Wheat prices pegged to stay above $300/t for the next two years

Camera IconWheat. Credit: Countryman

Australian wheat growers are on track to benefit from one of the best combinations of price and yield in Australian history, with prices flagged to hit $375 in December.

NAB’s October Rural Commodities Wrap revealed its Rural Commodities Index was now sitting 18.9 per cent above the same time last year, underpinned by excellent seasonal conditions and ongoing commodity price strength.

The bank has now upgraded its December quarter price forecast for wheat $350/tonne to $375/t and while prices are pegged to ease next year, they are expected to remain around at least $300/t throughout 2022 and 2023.

NAB agribusiness economist Phin Ziebell said strong grain and cattle prices could be further bolstered if a La Nina event occurred.

“The Bureau of Meteorology’s latest ENSO outlook has now moved to a 70 per cent chance of a La Nina event developing this year,” Mr Ziebell said.

“La Nina is associated with above average spring-summer rainfall in eastern and northern Australia.

“This could drive even steeper cattle prices and a big grain harvest, albeit potentially at the expense of quality.”

Mr Ziebell said winter crop conditions were “generally excellent”.

“Wheat prices continue to rally on global markets, reflecting solid demand, ongoing supply question marks and increasingly sharp challenges around supply chains and fuel costs,” he said.

“Australian wheat now looks very well priced, and we are likely to see further upside in domestic prices.

“This combination of price and yield is likely to be one of the best in Australian history.”

Mr Ziebell said canola continued to rally, nearly passing $1000/t at the Port of Newcastle.

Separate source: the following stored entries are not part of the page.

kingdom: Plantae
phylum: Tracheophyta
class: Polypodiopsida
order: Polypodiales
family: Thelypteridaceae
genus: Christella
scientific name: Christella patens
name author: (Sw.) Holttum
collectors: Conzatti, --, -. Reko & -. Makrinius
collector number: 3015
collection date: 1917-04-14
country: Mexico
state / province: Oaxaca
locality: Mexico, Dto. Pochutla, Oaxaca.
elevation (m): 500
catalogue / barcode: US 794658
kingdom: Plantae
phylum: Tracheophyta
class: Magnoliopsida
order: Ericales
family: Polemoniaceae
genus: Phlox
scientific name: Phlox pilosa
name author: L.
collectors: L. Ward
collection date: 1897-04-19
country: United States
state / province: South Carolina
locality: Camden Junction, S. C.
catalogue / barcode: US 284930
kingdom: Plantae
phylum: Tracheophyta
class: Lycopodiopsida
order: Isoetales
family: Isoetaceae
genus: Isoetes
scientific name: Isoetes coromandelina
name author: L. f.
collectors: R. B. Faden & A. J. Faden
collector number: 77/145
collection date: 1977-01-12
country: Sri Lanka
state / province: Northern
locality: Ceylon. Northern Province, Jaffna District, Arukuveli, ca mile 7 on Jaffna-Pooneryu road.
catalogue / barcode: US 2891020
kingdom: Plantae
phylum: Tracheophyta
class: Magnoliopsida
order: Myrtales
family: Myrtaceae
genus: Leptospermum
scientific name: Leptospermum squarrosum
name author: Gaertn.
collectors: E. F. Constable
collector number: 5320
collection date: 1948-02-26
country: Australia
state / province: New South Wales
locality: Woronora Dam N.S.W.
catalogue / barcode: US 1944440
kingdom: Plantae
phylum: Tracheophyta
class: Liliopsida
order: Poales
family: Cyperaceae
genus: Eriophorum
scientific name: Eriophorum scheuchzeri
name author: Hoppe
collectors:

“This has been supported by a big rally in global oil seeds, reflecting labour shortages in palm oil plantations in COVID-hit Malaysia and extreme heat in Canada,” he said.

“Barley prices remain low compared to other winter crops, reflecting the hangover from the China trade ban.”

Surging input prices are taking some of the gloss off commodity prices, due largely to ongoing strength in oil prices following a pandemic-induced slump as well as elevated gas demand across Europe and Asia.

La Nina is associated with above average spring-summer rainfall in eastern and northern Australia.

Phin Ziebell

“The onset of the COVID-19 pandemic destroyed oil demand and saw production pull back accordingly. Now demand has returned but supply, particularly in US shale, continues to lag,” Mr Ziebell said.

“Gas markets are even more constrained amid supply chain issues in Europe. This points to even higher Australian input prices, particularly fuel and fertiliser, in coming months.”

Mr Ziebell said cattle prices remain out of step with trends in global markets and will remain a challenge for processors.

“The Eastern Young Cattle Indicator continues to push ever higher, exceeding 1075c/kg last week,” Mr Ziebell said.

“With a big summer forecast for eastern and northern Australia, grass fever could push restocker demand even higher.

“While this is clearly an excellent result for producers, we remain convinced that this price trajectory is unsustainable in 2022 if weather conditions return to normal.”

Looking at the Australian Dollar, Mr Ziebell said while it had recently risen back above US75¢, NAB forecasts the currency will finish 2021 at around US72¢.